Prens Yangyang ona verebileceği en sıcak gülümsemeyi bahşettikten sonra yüzündeki minik elini çekip avuç içine dudaklarını bastırmıştı. Renjun hafifçe pembeleşmiş yanaklarıyla geri çekildi, az önce kalktığı yere tekrar oturmuş, çiçek desenli fincanını bir kez daha eline almıştı. Bir yudum aldı, sıcağı ağzını yakan çayın hafif keskin tadı büyüleyiciydi.

"Zaman çok hızlı geçiyor, kalan iki haftamızın sonunda ayrılmaktan o denli korkuyorum ki anlatamam, Renjun. Senden hiç ayrılmak istemiyorum, her şey gözümde büyüyor şu sıralar."

Yangyang gözlerini kaçırdı, gülümsemesi hâlâ yerindeydi fakat şimdi oldukça hüzünlüydü. Gitmek istemiyordu, bir yıl sonra kavuştuğu biriciğini bırakmak düşüncesi o kadar korkutucu geliyordu ki gözüne... Gerçi Prens Renjun da ondan farklı değildi, sessiz kalıyor, ona bir şey söylemiyordu fakat gideceğinin kendisi de farkındaydı. Zamanlarını birlikte geçirmek için ellerinden geleni yapsalar bile mutlaka bir eksik çıkacak, mutlaka bir pişmanlık doğacaktı, yine kendilerini sorgulayacaklardı neden yapmadık diye, yine hasretin boğazda bıraktığı yumrudan nasiplerini alacaklardı ve belki en sonunda hiçbir şey olmayacak, şimdi yaşadıklarıyla kalacaklardı.

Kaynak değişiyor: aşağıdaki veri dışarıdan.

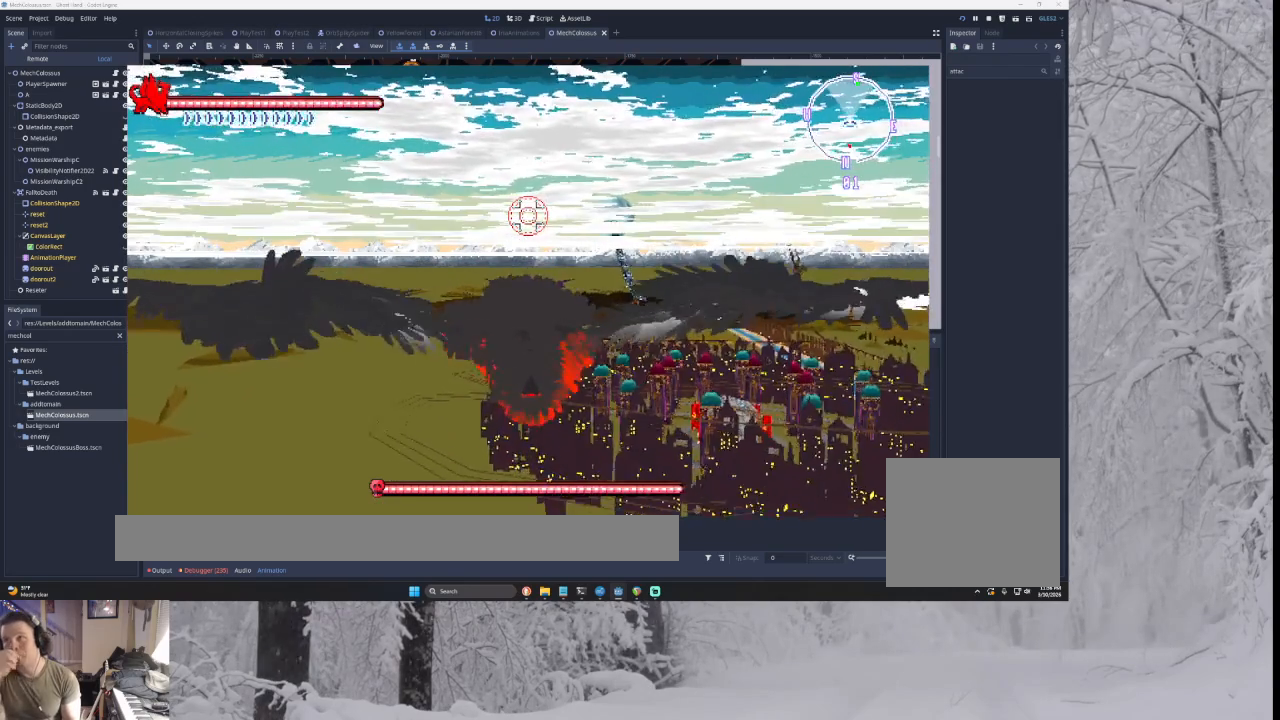
{"buttons": ["CROSS"], "left_stick": "center", "right_stick": "center", "events": []}
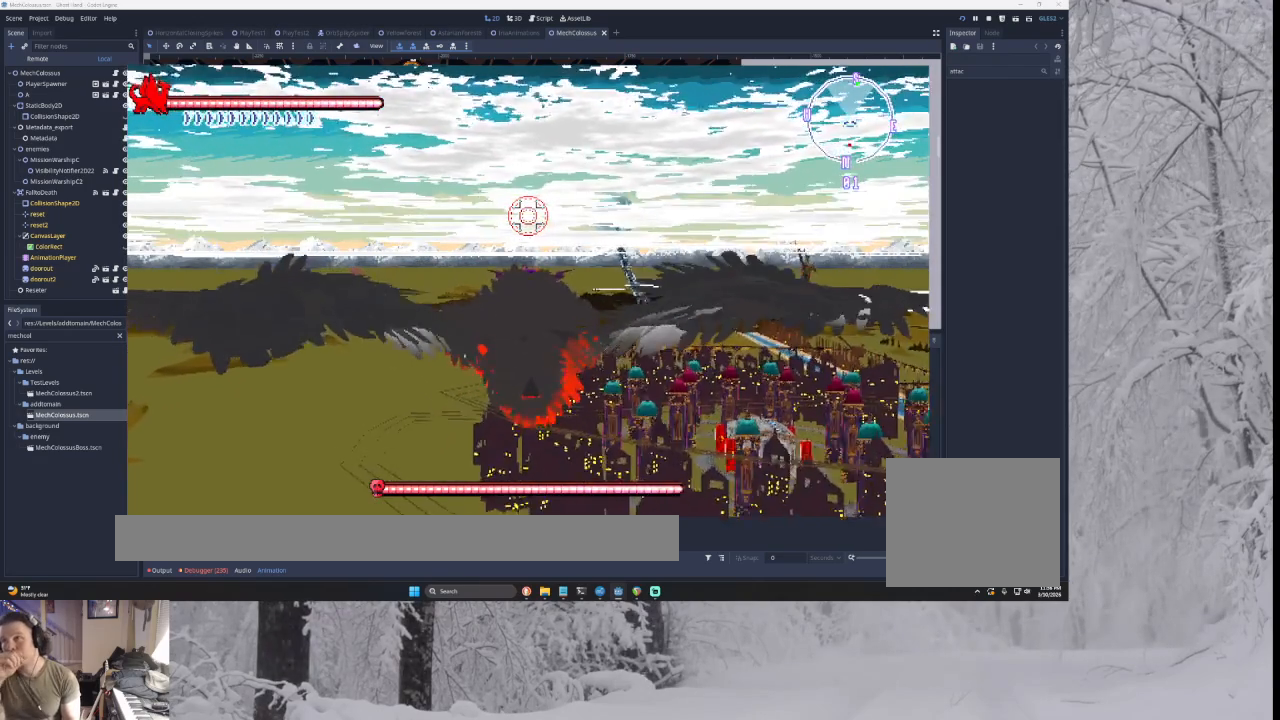
{"buttons": ["CROSS"], "left_stick": "center", "right_stick": "center", "events": []}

"Şimdilik kafanı yorma bunlara, gelecek meselelerini zamanı geldiğinde düşünür ve kafa ağrıtırız Yangyang, hem şöyle bir bakarsam bu da zaman kaybı değil mi? Gülerek geçirebileceğiniz vakitleri, severek geçirebileceğimiz vakitleri geleceğin endişesine kapılarak harcamamalıyız."

"Haklısın... ama yine de..." Bir şey söyleyecek oldu, aslında birçok şey söyleyecek oldu. Susmak istemedi ama konuşamadı, öylece kaldı sadece, nefesini verdi. Şimdi bunun münakaşasının yeri değildi belli ki, bu sebeple aniden dudaklarını birbirine bastırdı. Sessiz kalmayı seçti birkaç saniyeliğine, en azından o konuşana kadar.